Real estate investment trusts, or REITs, give everyday investors the ability to invest in commercial real estate assets through the stock market. In this Fool Live video clip, recorded on Sept. 3, Millionacres senior real estate specialist Matt Frankel, CFP, discusses the basics of REITs and why investors should become familiar with them.

Matt Frankel: So, when it comes to investing in real estate, the main way to do it through the stock market, if you want to invest directly in real estate, is through real estate investment trusts, usually abbreviated REITs, then you pronounce that REITs. Make sure we get the terminology down first. There are two main types of REITs to invest in. You notice there are three bullets on the sheet, but there are only two different main types. There are equity REITs, which are usually what I'm referring to when I say the word. These are companies that own properties.

The other type of REITs are called mortgage REITs. They own mortgages, mortgage-backed securities, mortgage servicing rights, which are abbreviated MSRs. If you make monthly mortgage payments to a third-party company, not a bank, odds are you're paying a mortgage REITs. These are such a different type of investment. You're not really buying real estate, you're buying mortgages, which are real estate assets. But they're not really properties. They're actually not even included in the real estate sector. These are technically part of the financial sector. Then there are a few what they call hybrid REITs that own both. There are very few and none that we're really that big fans of. Generally, we're going to be talking about equity REITs throughout this discussion. 

There's no requirement that a REIT has to buy or invest in just one type of property. Having said that, most of them do. Most REITs specialize in a single type of commercial property. Think office buildings. It's really rare for a REIT to have two unrelated types of properties making up its portfolio.
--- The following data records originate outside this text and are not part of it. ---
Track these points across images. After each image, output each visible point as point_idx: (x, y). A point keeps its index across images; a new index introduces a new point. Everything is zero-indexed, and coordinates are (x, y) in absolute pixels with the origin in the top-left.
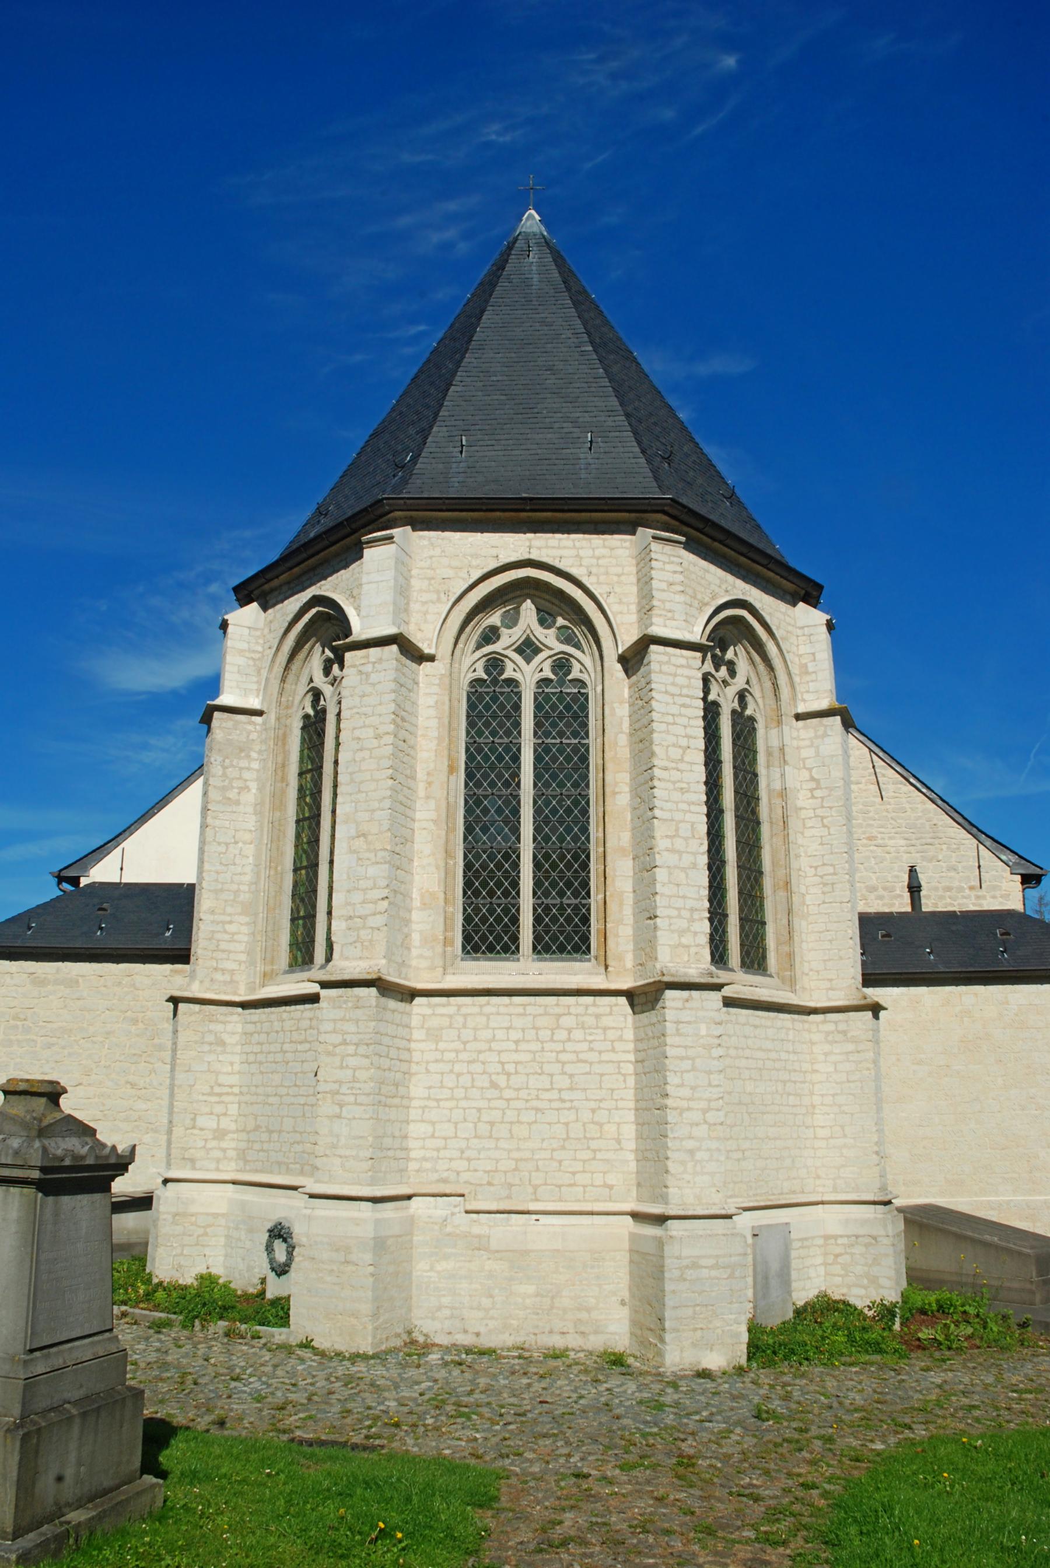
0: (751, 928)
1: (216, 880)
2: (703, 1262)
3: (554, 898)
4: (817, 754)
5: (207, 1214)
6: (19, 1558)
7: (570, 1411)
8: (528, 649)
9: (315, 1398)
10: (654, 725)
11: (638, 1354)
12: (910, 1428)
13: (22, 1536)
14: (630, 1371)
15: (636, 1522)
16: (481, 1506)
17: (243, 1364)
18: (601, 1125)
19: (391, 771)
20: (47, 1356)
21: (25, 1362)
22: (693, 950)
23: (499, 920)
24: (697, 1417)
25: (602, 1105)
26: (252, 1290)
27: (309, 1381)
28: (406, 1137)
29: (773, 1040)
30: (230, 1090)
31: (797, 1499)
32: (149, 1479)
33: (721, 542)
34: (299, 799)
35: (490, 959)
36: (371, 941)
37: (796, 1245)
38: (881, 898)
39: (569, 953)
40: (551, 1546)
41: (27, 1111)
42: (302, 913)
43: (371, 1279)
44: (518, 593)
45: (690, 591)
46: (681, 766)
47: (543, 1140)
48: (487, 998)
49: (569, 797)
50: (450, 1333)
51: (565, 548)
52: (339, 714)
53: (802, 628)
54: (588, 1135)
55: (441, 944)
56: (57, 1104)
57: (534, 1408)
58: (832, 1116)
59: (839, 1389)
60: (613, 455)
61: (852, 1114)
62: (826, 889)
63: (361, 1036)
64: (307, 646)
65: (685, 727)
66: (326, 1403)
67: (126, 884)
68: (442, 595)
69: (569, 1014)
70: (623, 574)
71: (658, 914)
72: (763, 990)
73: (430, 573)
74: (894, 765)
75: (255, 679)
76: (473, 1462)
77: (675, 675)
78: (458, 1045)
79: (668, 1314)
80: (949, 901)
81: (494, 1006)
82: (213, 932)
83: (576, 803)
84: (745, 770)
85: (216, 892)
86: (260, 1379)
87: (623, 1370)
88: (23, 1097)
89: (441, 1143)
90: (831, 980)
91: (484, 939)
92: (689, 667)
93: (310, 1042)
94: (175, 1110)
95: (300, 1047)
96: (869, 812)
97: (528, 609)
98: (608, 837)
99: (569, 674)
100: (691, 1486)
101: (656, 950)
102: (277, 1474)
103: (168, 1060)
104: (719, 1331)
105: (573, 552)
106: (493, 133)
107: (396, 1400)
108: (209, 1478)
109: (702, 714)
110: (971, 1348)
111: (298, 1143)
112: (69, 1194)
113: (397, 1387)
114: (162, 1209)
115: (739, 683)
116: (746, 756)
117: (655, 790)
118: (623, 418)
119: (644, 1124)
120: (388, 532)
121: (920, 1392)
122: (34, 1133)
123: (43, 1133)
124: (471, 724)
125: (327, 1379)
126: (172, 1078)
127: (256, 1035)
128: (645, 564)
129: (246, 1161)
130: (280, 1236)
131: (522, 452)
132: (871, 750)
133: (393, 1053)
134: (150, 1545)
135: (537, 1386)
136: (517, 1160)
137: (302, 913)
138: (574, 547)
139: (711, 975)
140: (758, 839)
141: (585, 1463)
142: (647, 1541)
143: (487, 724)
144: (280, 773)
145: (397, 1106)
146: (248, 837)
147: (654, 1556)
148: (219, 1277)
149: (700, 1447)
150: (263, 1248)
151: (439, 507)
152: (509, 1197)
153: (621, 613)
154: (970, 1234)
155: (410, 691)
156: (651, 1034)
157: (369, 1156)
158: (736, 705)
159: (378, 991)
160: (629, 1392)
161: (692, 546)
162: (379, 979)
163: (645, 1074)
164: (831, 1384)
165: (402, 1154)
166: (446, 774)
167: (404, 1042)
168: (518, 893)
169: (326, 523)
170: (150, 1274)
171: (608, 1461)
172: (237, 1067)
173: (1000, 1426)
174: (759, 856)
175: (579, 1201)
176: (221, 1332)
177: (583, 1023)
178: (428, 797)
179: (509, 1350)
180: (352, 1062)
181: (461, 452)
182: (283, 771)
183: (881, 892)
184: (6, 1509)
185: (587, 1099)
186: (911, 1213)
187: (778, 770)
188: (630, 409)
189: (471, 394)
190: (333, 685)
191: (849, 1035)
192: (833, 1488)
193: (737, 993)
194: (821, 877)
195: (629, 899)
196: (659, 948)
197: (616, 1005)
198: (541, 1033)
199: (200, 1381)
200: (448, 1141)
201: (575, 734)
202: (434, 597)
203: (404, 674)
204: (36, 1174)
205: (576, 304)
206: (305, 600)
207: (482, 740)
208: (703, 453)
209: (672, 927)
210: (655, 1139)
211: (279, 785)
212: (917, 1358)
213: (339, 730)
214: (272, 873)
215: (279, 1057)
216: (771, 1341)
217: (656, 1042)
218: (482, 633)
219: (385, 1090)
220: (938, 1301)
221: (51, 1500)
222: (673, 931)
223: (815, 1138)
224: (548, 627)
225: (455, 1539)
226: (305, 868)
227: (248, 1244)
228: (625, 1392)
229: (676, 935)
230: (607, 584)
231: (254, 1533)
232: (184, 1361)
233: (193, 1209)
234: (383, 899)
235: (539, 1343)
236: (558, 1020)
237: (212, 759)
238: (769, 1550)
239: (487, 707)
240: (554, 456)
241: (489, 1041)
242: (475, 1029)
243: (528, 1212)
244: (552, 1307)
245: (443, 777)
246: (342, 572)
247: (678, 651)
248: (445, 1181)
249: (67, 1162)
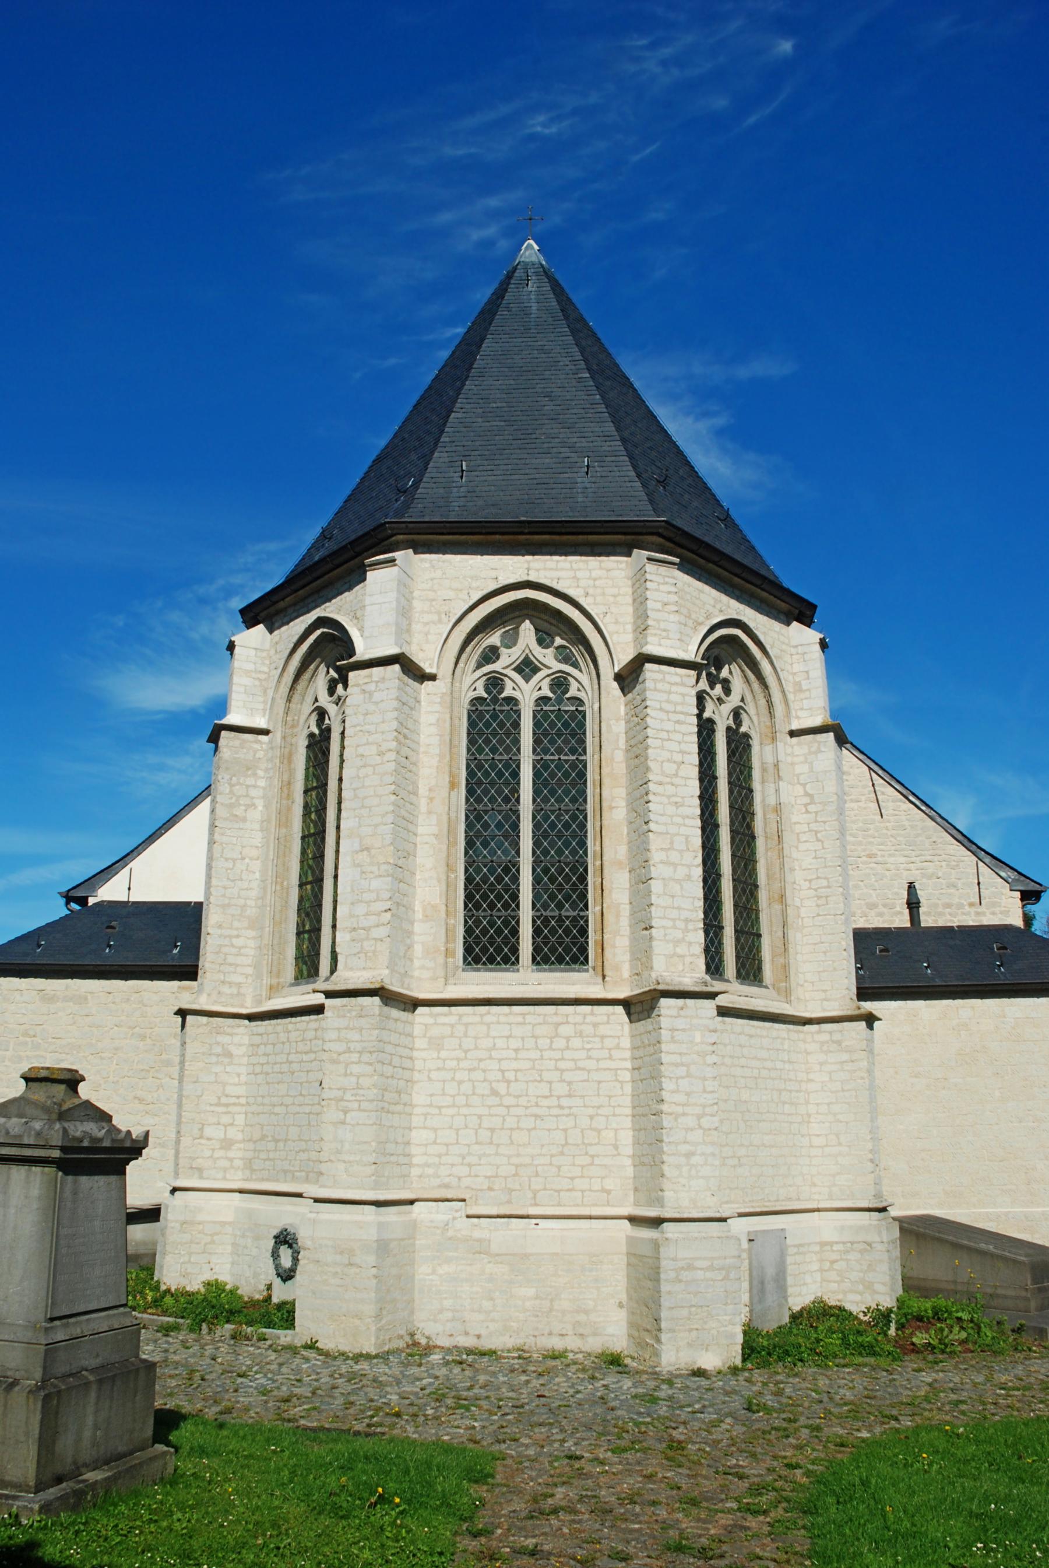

For example, it will be really rare to see a REIT that owns warehouses and hospitals. A big competitive advantage in the real estate industry is your knowledge of a specific property type. So a lot of REITs try to use that for their advantage. If you are a healthcare REIT, you might even have some doctors on your board of directors. You'll have some industry experts on your leadership team. You have people with years of experience dealing with, negotiating with physicians and hospital properties and senior housing properties. You generally try to stay within your wheelhouse, if you're a real estate owner. That's not always the case, but the vast majority of REIT specialize in one single type of property. We're going to go through all of the official real estate subsectors and a few of our favorite examples from each one.

These aren't official recommendations, just some of the the biggest and most well-run companies in each of these subsectors you can put on your radar, if you're interested in investing in them. Before we go on, one of the best things about REITs is they let everyday investors like you and me invest in commercial properties without having to actually own a commercial property. This historically has been the realm of an elite few investors. Not many people listening could go out and buy a high-rise office building in the city. But through REITs, you're able to do that. That's why REITs were created. They've been around since the 1960s. They really gained in popularity in the 1990s, what I will call the golden age for REIT growth. But there are a lot of REITs, a little over 200 in our investible universe.